Showing posts with label melon. Show all posts
Showing posts with label melon. Show all posts

Thursday, July 09, 2009


UBERVINE


A week or so ago I noticed a vigorous plant emerging from the edge of the compost pile, it was thick and vigorous, likely an opportunistic pumpkin or some kind of melon, though the leaves seem too big and the plant itself too largish for a canteloupe-type melon; watermelon maybe? In any case, I have never seen a plant that was healthier, and happier to be whatever it is.

Its seeds were thrown out with the kitchen garbage sometime during the last year, and just one of them waited patiently in the perfectly moist warmth and optimal nutrition of natural compost to make its long green sinuous statement across the top of the mouldering leaves, clinging to net here, curlicuing to pole there, bamboo stalk there, probably climb the cherry tree as well, before too long...

No sign yet of a fruiting body and not even an open flower (my butternut squash plants in the garden proper, about the same age, are already showing mini-squashes beneath nascent blossoms) on what looks like a mature plant-- it seems to grow a couple feet in length each day, reaching from its starting point at the front corner of the compost pile (contained in a square by a net, one side open) as it twines through and through and over the net, heading south toward where the most sun is-- being by nature hardy to begin with, the sole survivor from a large family of original seeds.

Also, since it's growing outside my soon-to-be-electrified garden fence, I'm curious to find out what kind of fruit the monkeys will get.

Saturday, September 20, 2008


LIFE TO THE DAY


This late September afternoon and evening I'm out running around with one arm plus, sectioning, sorting and stacking a mountain of firewood we got from some landscaper guys who were scaping the grounds of a house for sale down the mountain, we asked if they could bring the firewoody results to our house (they're glad to, rather than drive several loads of wood all the way to a landfill or incinerator), so they dumped logs and long branches of ironwood, oak, beech, locust and black pine in front of the deck on Thursday night, and twice more today.

It always surprises me how heavy ironwood is, just a 30 cm diameter yard-long chunk makes you take an extra breath and then lift again for real-- I'm being careful with the one arm plus, though one could get carried away at the sight of so much free heat to put in the bank, but I have my limits and I listen for them, the arm whispers to me in the edgy lingo of early pain, then I stop.

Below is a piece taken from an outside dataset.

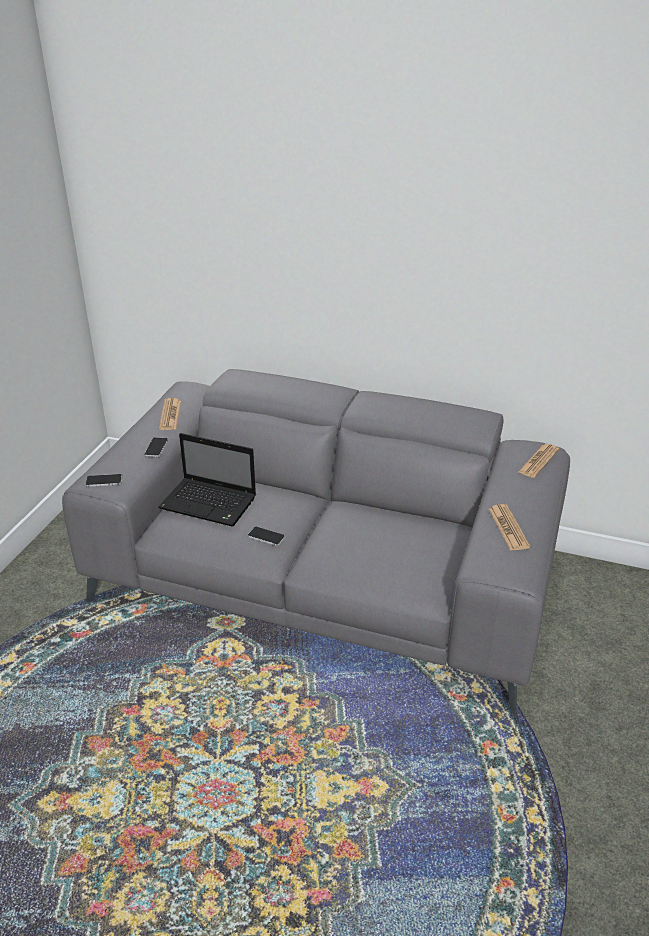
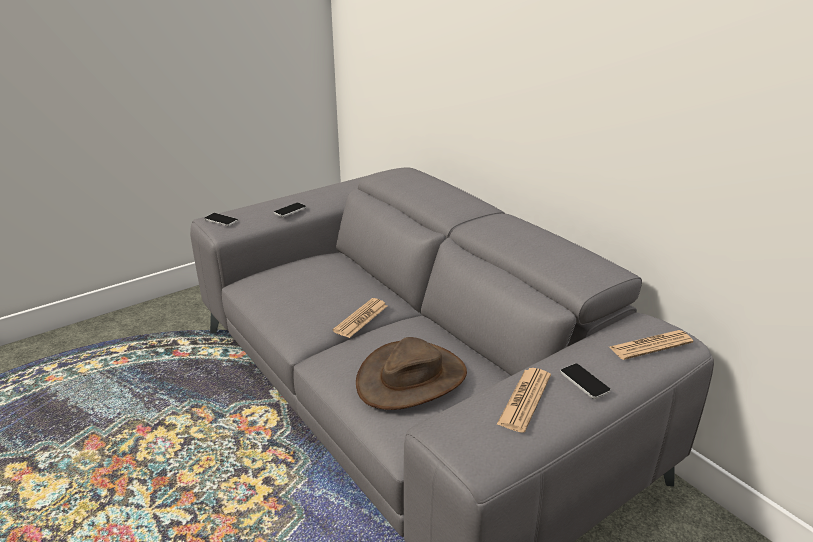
camera: 35 degrees right, 5 degrees down
laptop [158,433,256,526] -> none
newspaper [159,398,181,430] -> newspaper moved to [332,298,387,338]
phone [248,527,285,546] -> phone moved to [560,363,611,399]
none -> brown hat [356,337,467,410]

But I got a lot done today nevertheless, also started another of my patented Brady Cedar-tree firewood holders - have those tall, green sophisticated presences do something more than look beautiful, put those strong slim bodies to work, get some muscle on those grainy bones, thereby freeing up our metal firewood holder for winter use on the deck, which was part of the plan -

In the midst of all these hitherings amidst the rough bark and grain, through the grays and browns and fading greens and crisping leaves, with the right-on-time blossoms of higanbana rising straight up, standing around like squads of cardinals watching a priest do all the work, I couldn't help but notice the extreme oddness of a big beautiful delicate yellow summer flower coming up from the nowhere of tall unkempt grass that's always by the garden faucet, no place for such a flower, out of time too, for when I looked closer with an armful of ironwood I saw that it was a melon flower, a golden mist of a blossom grown from a seed dropped some time during the summer when I was washing the kitchen sink garbage strainer (after dumping the contents on the compost pile over by the cherry tree).

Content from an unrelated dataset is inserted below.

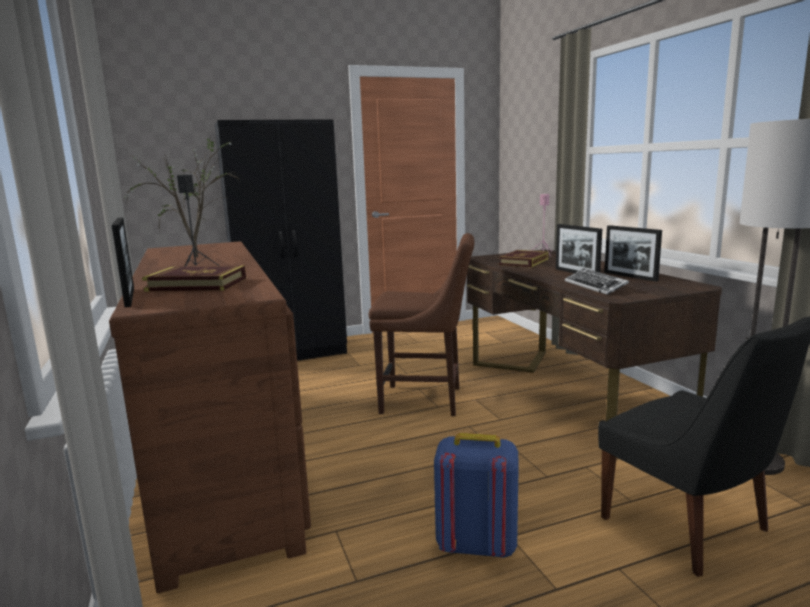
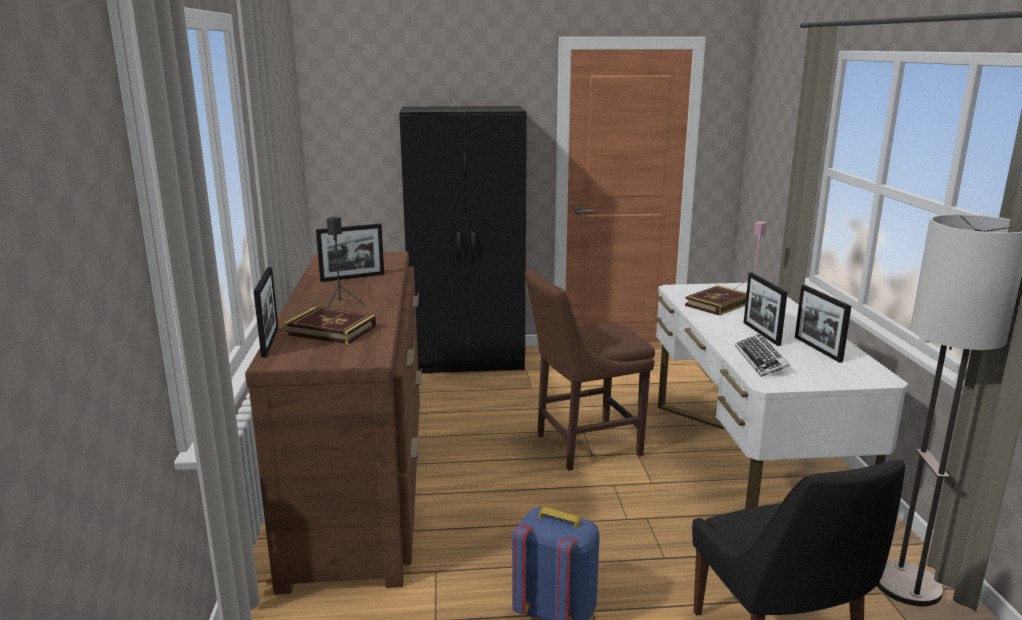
camera: 15 degrees right, 5 degrees up
potted plant [123,139,242,257] -> picture frame [316,223,384,282]
brown chair [369,233,475,416] -> brown chair turned 135 degrees clockwise [525,269,655,471]
brown desk [467,250,722,421] -> white desk [655,283,908,509]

And so an opportune packet of life took advantage of the household situation to show the immediate world what a melon seed can do on its own amidst hard labor and punctilious bloomings, and what a beauty it was, all the more precious for being so out of place and time: a summer melon blossoming in Autumn, a flowery martyrdom up here on the mountain, quiet little facet of the mystery, offering its bright life on the fading day...

Saturday, June 02, 2007


YAYOI PICNIC REMNANT

I had a piece of melon just the other day - the summer melons are starting to come in from the farms in Kyushu and further south - nothing like a sweet, cool slice of melon on a picnic.

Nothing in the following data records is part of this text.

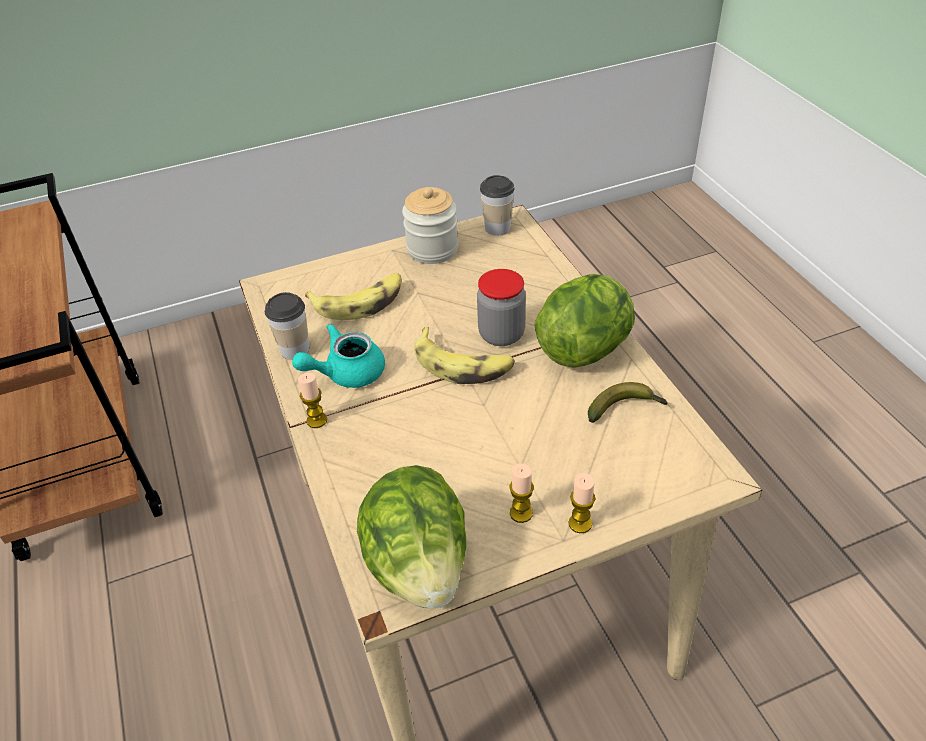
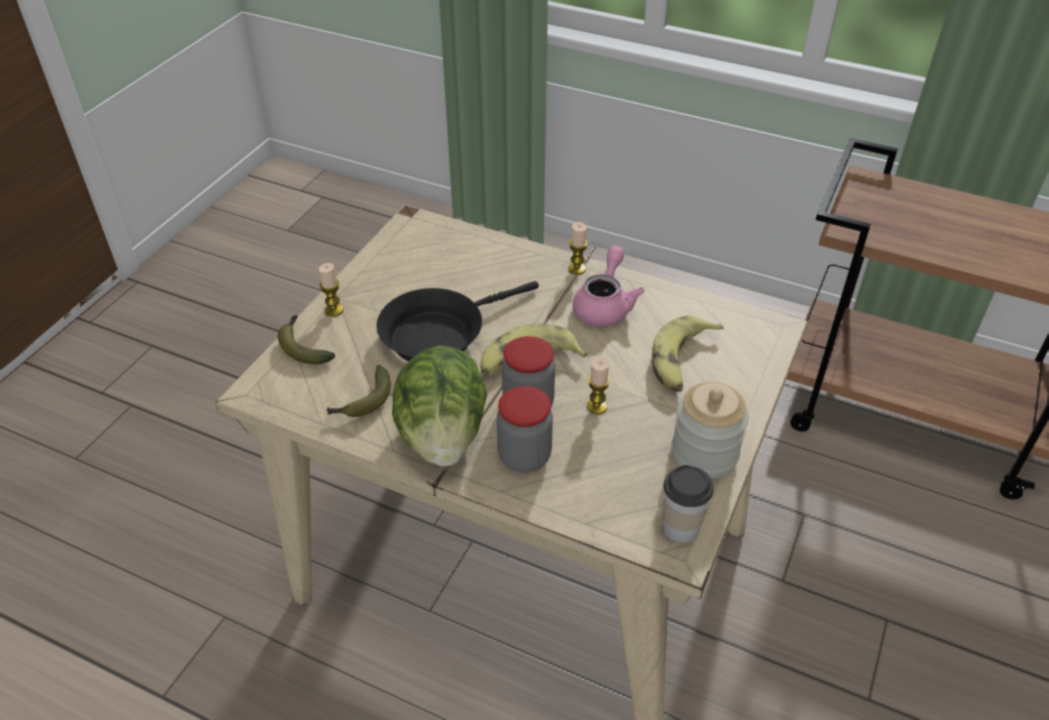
camera: 135 degrees right, 0 degrees up
cup [265,292,309,360] -> none
turquoise teapot [292,323,385,388] -> pink teapot [573,246,645,326]
lettuce [357,465,466,609] -> none
candle [509,463,534,523] -> candle moved to [587,357,610,414]
none -> banana [278,315,335,364]
none -> black frying pan [376,281,539,361]
none -> jar [497,386,553,473]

The same was apparently true a couple thousand years ago here in Shiga Prefecture, just across Lake Biwa in fact, in the small neat and classy town of Moriyama - oddly with no website of its own - which as of yesterday holds the world's oldest melon record.

Moriyama stands on the site where some Yayoi villagers lived and just tossed away the melon rinds on their picnics - who cared in those days, knowing that all would be taken care of by nature - never suspecting the problem that garbage would one day become, or that this particular melon rind, so casually tossed away as Yayoi garbage, would in that very same one day be an archaeological treasure; that a couple of millennia hence a professional in the unknown and as yet unnecessary career field of archaeology would with her trowel painstakingly excavate the melon rind intact and the discovery would be worldwide news, the melon pictured on the inconceivable internet...

Like melons, picnics can turn out to be pretty historic.